Write down the listing again exactly as it appears below, without its pictures.

— Source data —
__________

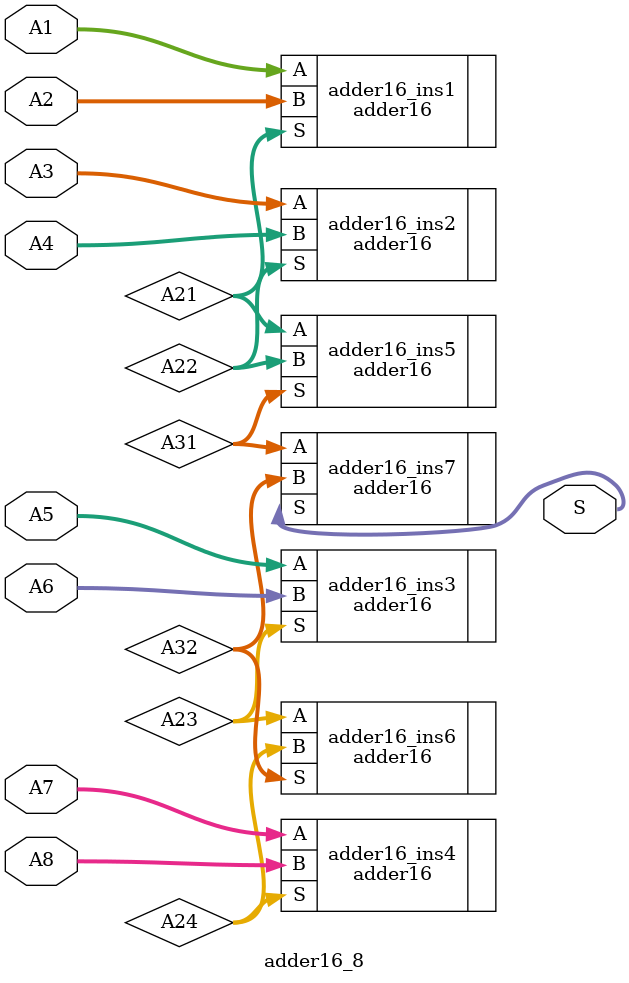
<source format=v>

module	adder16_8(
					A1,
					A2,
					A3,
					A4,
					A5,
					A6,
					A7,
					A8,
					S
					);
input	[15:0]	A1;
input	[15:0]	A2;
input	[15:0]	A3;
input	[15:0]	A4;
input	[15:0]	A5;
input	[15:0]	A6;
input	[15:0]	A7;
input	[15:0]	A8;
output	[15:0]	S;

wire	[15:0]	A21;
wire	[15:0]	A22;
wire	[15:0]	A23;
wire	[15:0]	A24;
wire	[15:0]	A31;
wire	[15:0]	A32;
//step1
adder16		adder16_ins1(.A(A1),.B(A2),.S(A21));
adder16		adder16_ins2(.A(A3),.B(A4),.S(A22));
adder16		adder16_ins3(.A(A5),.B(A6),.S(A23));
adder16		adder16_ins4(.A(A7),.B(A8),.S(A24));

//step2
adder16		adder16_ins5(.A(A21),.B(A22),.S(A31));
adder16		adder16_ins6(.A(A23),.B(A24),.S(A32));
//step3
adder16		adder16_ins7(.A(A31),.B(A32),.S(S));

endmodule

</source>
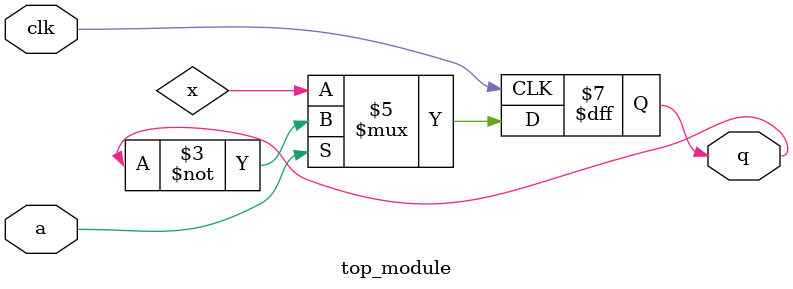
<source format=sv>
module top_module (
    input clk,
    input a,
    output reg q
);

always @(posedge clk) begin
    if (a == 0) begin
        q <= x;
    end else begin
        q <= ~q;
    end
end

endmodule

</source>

__________

— Finished task —
<source format=v>

module	adder16_8(
					A1,
					A2,
					A3,
					A4,
					A5,
					A6,
					A7,
					A8,
					S
					);
input	[15:0]	A1;
input	[15:0]	A2;
input	[15:0]	A3;
input	[15:0]	A4;
input	[15:0]	A5;
input	[15:0]	A6;
input	[15:0]	A7;
input	[15:0]	A8;
output	[15:0]	S;

wire	[15:0]	A21;
wire	[15:0]	A22;
wire	[15:0]	A23;
wire	[15:0]	A24;
wire	[15:0]	A31;
wire	[15:0]	A32;
//step1
adder16		adder16_ins1(.A(A1),.B(A2),.S(A21));
adder16		adder16_ins2(.A(A3),.B(A4),.S(A22));
adder16		adder16_ins3(.A(A5),.B(A6),.S(A23));
adder16		adder16_ins4(.A(A7),.B(A8),.S(A24));

//step2
adder16		adder16_ins5(.A(A21),.B(A22),.S(A31));
adder16		adder16_ins6(.A(A23),.B(A24),.S(A32));
//step3
adder16		adder16_ins7(.A(A31),.B(A32),.S(S));

endmodule

</source>
<source format=sv>
module top_module (
    input clk,
    input a,
    output reg q
);

always @(posedge clk) begin
    if (a == 0) begin
        q <= x;
    end else begin
        q <= ~q;
    end
end

endmodule

</source>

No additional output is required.